The textural tremolo rendered the work more atmospheric than a landscape, and the Quartet effectively brought out the tension created by opposing melodic lines in the score.
It was easy to forget that it was even a quintet, performed by five distinct souls. Golden beads of notes laid out by Hamelin in the second movement cast a warm glow onto the silken veil of the Quartet. The music breathed, heaving in anguish, sorrow, and even optimism at times. The long crescendo in the coda of the last movement, somewhat reminiscent of Franck’s Variations Symphonique, came as a unified triumph after the nervous struggles depicted by the strings in tremolo.
The Quartet presented two contrasting works in the first half of the program: one by Haydn, who brought the string quartet form into prominence, and an innovative work by Debussy.

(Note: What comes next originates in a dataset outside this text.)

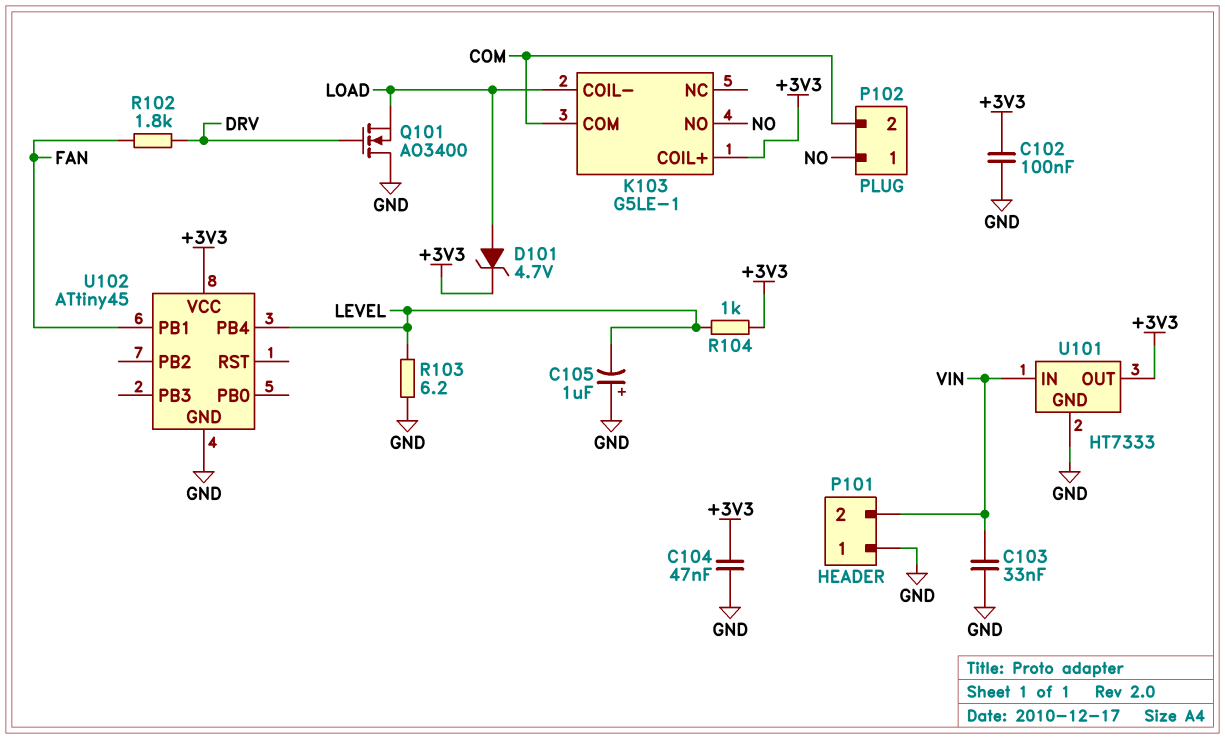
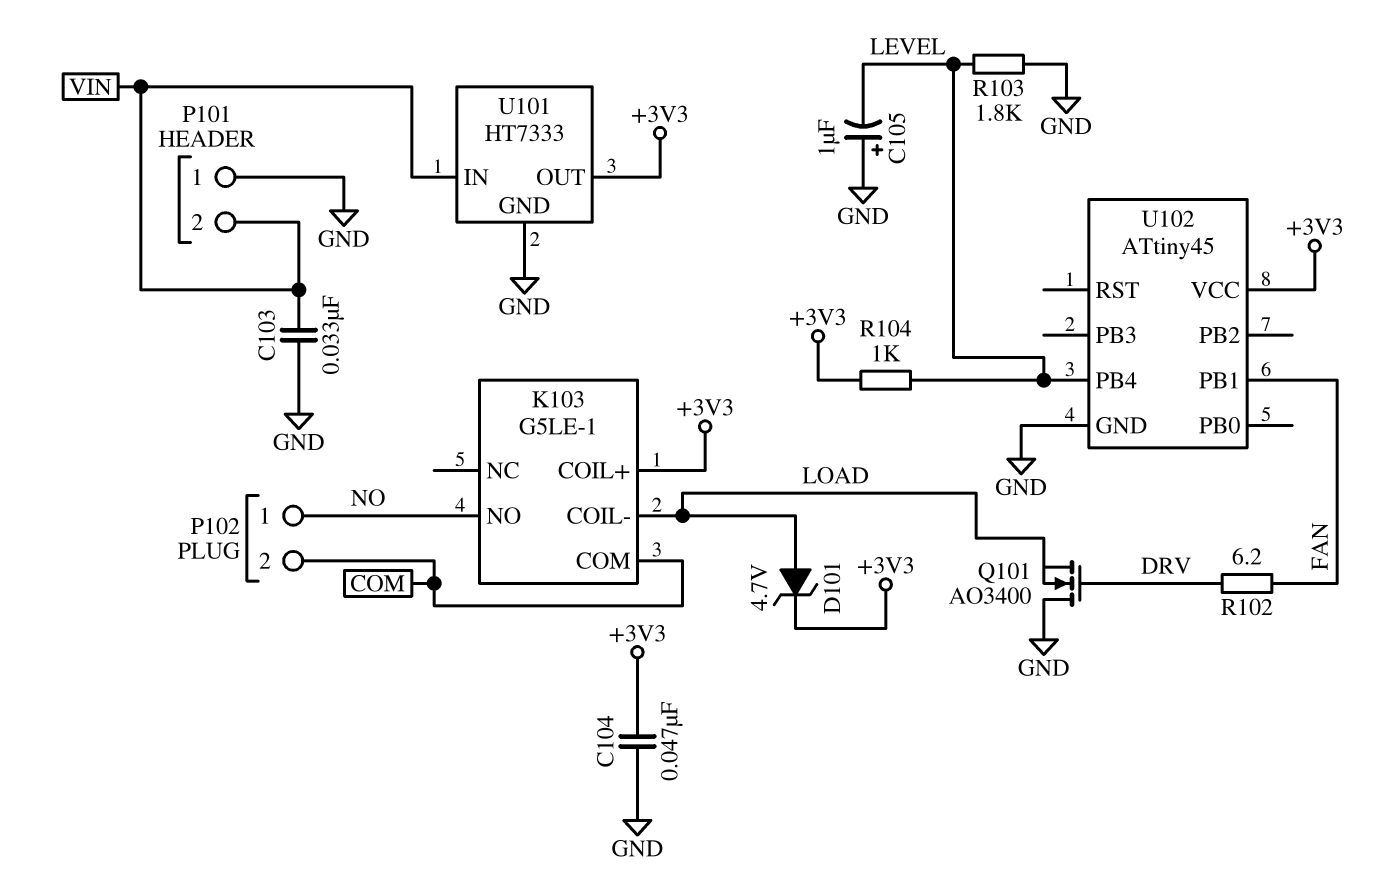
C102: 100nF (+3V3, GND) -> none
R102: 1.8k (DRV, FAN) -> 6.2 (DRV, FAN)
R103: 6.2 (GND, LEVEL) -> 1.8k (GND, LEVEL)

Haydn’s joyous String Quartet, Op. 64, No. 3 in B-flat Major was delivered with transparent, clear tones. Uncontaminated by overzealous vibrato, the purity carried the lines, adding sparkle to the air. The trilled laughing passages were executed with hilarity, and the players passing arpeggios from one to another were a delight to witness.
In particular, violist Geraldine Walther, former principal violist of the San Francisco Symphony, maintained her position as a fulcrum throughout the work. Her role was critical in balancing the ensemble, sometimes joining cellist András Fejér to counter the violinists, or stepping aside to let the battle ensue between the violins and the cello.
The Quartet then presented Debussy’s Quartet in G Minor, Op. 10. Though one of the composer’s earliest works, it is an ambitious piece full of innovative writing. The textural tremolo rendered the work more atmospheric than a landscape, and the Quartet effectively brought out the tension created by opposing melodic lines in the score.
The saffron-infused second movement, full of piquant rhythmic tension, was evocative of castanets and leveche. At the opening of the movement, with violist Walther pitted against the rest of the Quartet, it was not hard to imagine Carmen confronting a small crowd. The suave third movement was a slowly shifting warm colorscape, rich yet muted at the same time. The pacing was luxurious and it contrasted well with the evocative and playfully presented fourth movement.